At the very center of the painting are three animals representing our most pernicious passions: a pig represents ignorance, a rooster represents attachment or greed, and a snake or serpent represents anger and hatred.

“It is a picture of being stuck in sorrow and the whole thing is grasped by the Lord of Death,” Gyatso said. “Looking at a mandala is like looking in the mirror,” the idea being “to recognize yourself as you really are.” At the same time, Gyatso said, it is meant to be “an ideal map of the world” and “the whole world is one’s mandala, showing a way to interact and to understand experience.”

As such, the mandala is a flexible teaching tool, and in Buddhist contexts, it functions to sanctify a place, and to initiate students into specific practices. For instance, there is a practice in which students will throw a flower into the mandala, and wherever it lands shows a student “your place within it, and acts as a key to your own psychology and practice, and which deities to focus on,” Gyatso explained.

Actual Buddhist mandalas are far more detailed, take even longer to construct and dismantle, and are only allowed to be seen by practitioners and their students. Samten has adapted mandalas to a general audience because he has hope in their power to have a positive effect on viewers.

Since he started sharing the meditative art of mandala painting with United States audiences in 1988, Samten’s friends have playfully dubbed him “Mandala Man.” He has constructed mandalas for the Museum of Natural History in New York City and the Philadelphia Museum of Art, among other places.

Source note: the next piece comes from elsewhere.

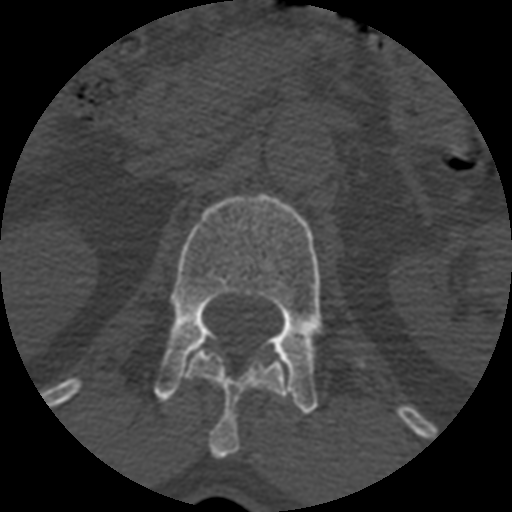
CT including the spine, one axial slice; position 368 of 399 along the scan axis; 120 kVp; bone window (W 1800 / L 400 HU); 1.25 mm slice thickness; 512 × 512 image matrix. Patient age 71 years. Case-level facts recorded for this patient, not image findings: primary cancer: prostate.
Structures marked on this image (semi-automatic segmentation, software-assisted and operator-edited):
- L1 vertebra: bounding box (x1, y1, x2, y2) in pixels: (155, 194, 367, 413)
- T12 vertebra: (185, 348, 289, 459)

Samten escaped Tibet with his family in 1959 to Dharamsala, India, seat of the Tibetan government-in-exile and residence of His Holiness the Dalai Lama. He attended the Tibetan Institute of Performing Arts before entering Namgyal Monastery, where he received a Master of Buddhist Sutra and Tantra degree. He became the monastery’s ritual dance master, and also had the honor of serving as the personal attendant to the Dalai Lama.

Since coming to the United States, Samten has established four Tibetan Buddhist centers, the first in Philadelphia in 1989 and subsequent centers in Hartford, El Paso, and Reno. Because of his vast knowledge of Tibetan Buddhism and his artistic talents, Samten was a religious adviser, master sand painter, and actor in Martin Scorsese’s film Kundun. In 1995, Samten gave back his monastic vows and entered a lay practitioner’s life, which he has dedicated to dharma. He travels extensively to share his expertise in Buddhist philosophy and meditation and Tibetan ritual arts.

One of the most impressive things about Samten is his ability to execute an artistic form that requires great concentration while simultaneously remaining accessible as a teacher. Throughout his week at Harvard, an ever-increasing audience was enraptured by his skill, knowledge, and stories. On Thursday afternoon, when the painting was almost complete, several children were present and they tentatively started asking Samten questions.

One asked him about the image of the monkey in one part of the painting, and he asked her to close her eyes. After a few moments of silence, he said, “See? Monkey mind! You have to calm the monkey mind.”

On the final day, Samten encouraged everyone to take a tool and help dismantle his beautiful, precise painting into a heap of sand. When he showed the tools, he joked, “These are very ancient tools . . .you can get them at Home Depot!”

Exhibiting no sadness whatsoever about the destruction of his work of art, Samten chanted during the dismantling, helped distribute the sand into baggies, and then dumped the remaining particles into the fountain in the courtyard of the center. The practice of dismantling mandalas is “a beautiful symbol of the Buddhist principle of impermanence and change,” Gyatso said. “It is a very cathartic event.”